Religion, Reloading and Revoking of Rights

There have been two recent news stories that have had a major impact on the civil liberties of the world citizen.

Both stories were reported in the week of 22.08.10 on RT news.


The first story is that this week, French parliament passed a law that will ban muslims from wearing a Burqa or a form of garment in public that covers their face.

This act will have very serious ramifications not just for muslims, but for all people world-wide.

France has been able to dictate what its citizens can and can not wear.

Apart for the obvious “next step, fashion police” jokes that immediately spring to mind, we also have the implications relating to the practicing of religious beliefs, and the display of religious icons in the public domain.

How far should our governments be allowed to dictate how our beliefs are displayed in public?

What are the chances that monks from the catholic church will not be asked to remove their hoods when walking from cloister to cloister? And if you think that does not affect you, what is to stop governments passing a law that prohibits you from covering or shielding your face from cctv cameras by the use of baseball caps, hoodies, or even sunglasses.

The French government have already got away with banning Burqas in all schools and colleges through the separation of religion and state laws, and now we see that they have eroded the civil liberties of its poorest and disenfranchised citizens but passing this law that panders to fear and loathing of a religion that it does not fully understand, and refuses to embrace as part of the modern day French culture.


The second story has me torn.

It has come to light that during the Hurricane Katrina disaster in New Orleans, the police went from door to door demanding and when necessarily forcefully removing the guns of the New Orleans residents.

This act left many residents that had decided to stay and defend their homes and property against looters were left defenceless.

The police only collected registered guns, so illegal firearms were still left in the hands of the law breakers and criminals, who continued to use them to rob and loot.

The New Orleans mayor said that the guns were collected in the interest of law and order…and here is where my problems begin.

I do not believe in a society that allows its citizens to wield guns and this includes the United States of America.

You only have to look at the injuries and deaths as a result of gun crime and gun accidents in the US as testimony to that fact.

I believe that the UK model is one that, on the whole, works and you only have to look at the number of gun crime statistics compared to the US, taking into consideration land mass and population to verify that fact.

In fact there was a statistic that stated that the gun crime in the US far surpassed the gun related injuries and deaths in the whole of Europe.

However….The right to bear arms is the second amendment in the American constitution.

This means that they have a legal constitutional right to legally possess firearms, as much as most of us have the right to freedom of speech.

This means that the American government arbitrarily decided to suspend the rights of its citizens in a time of crisis, thus setting a precedent for the future.

These Americans had their civil liberties eroded for the sake of “their own safety”, which should set alarm bells ringing from America to Australia.

Revoking of Rights;

And speaking of Australia, under the Howard government the Aborigines had, not only their civil liberties suspended, but their racial discrimination laws also suspended in order to implement a series of region and skin colour specific acts to “assist” the aboriginals in regulating their finances and reduce crime. Acts that included trespass on Aboriginal land and partition of welfare laws that only applies to Aboriginals and not their white counterparts in exactly the same economic demographic and regional location.

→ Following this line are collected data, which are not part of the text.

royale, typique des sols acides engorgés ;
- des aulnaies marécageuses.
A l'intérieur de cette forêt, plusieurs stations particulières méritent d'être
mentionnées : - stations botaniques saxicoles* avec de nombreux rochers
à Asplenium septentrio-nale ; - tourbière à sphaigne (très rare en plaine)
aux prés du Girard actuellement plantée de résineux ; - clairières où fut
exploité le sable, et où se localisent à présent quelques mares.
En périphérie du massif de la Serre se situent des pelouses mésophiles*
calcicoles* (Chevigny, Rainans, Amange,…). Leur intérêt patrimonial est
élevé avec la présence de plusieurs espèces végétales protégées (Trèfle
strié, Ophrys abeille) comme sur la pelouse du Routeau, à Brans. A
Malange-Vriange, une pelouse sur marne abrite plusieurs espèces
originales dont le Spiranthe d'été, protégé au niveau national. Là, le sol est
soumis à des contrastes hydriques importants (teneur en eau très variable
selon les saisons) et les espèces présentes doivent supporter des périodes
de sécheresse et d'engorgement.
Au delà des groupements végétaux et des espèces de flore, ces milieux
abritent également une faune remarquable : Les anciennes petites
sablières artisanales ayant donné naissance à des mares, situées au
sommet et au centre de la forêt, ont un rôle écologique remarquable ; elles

The UK is also not without sin, a few years ago there was a summit of some sort being held in Greenwich, and suddenly we were unable to congregate or peacefully demonstrate.

All too often are our civil liberties being quietly removed and we the people are letting it happen with nothing more than a shrug of the shoulders. Before long the rights and liberties that our foreparents have fought and died for will be eroded away by governments that say that it is gor our “better good”.

We the people should be the counterbalance to the ill intentions of our governments. We the people should be the ones that hold our government to account for the laws and acts that they pass in our name.

What laws effecting and taking away your civil liberties were passed today?


~ by jeditopcat on 1 September, 2010.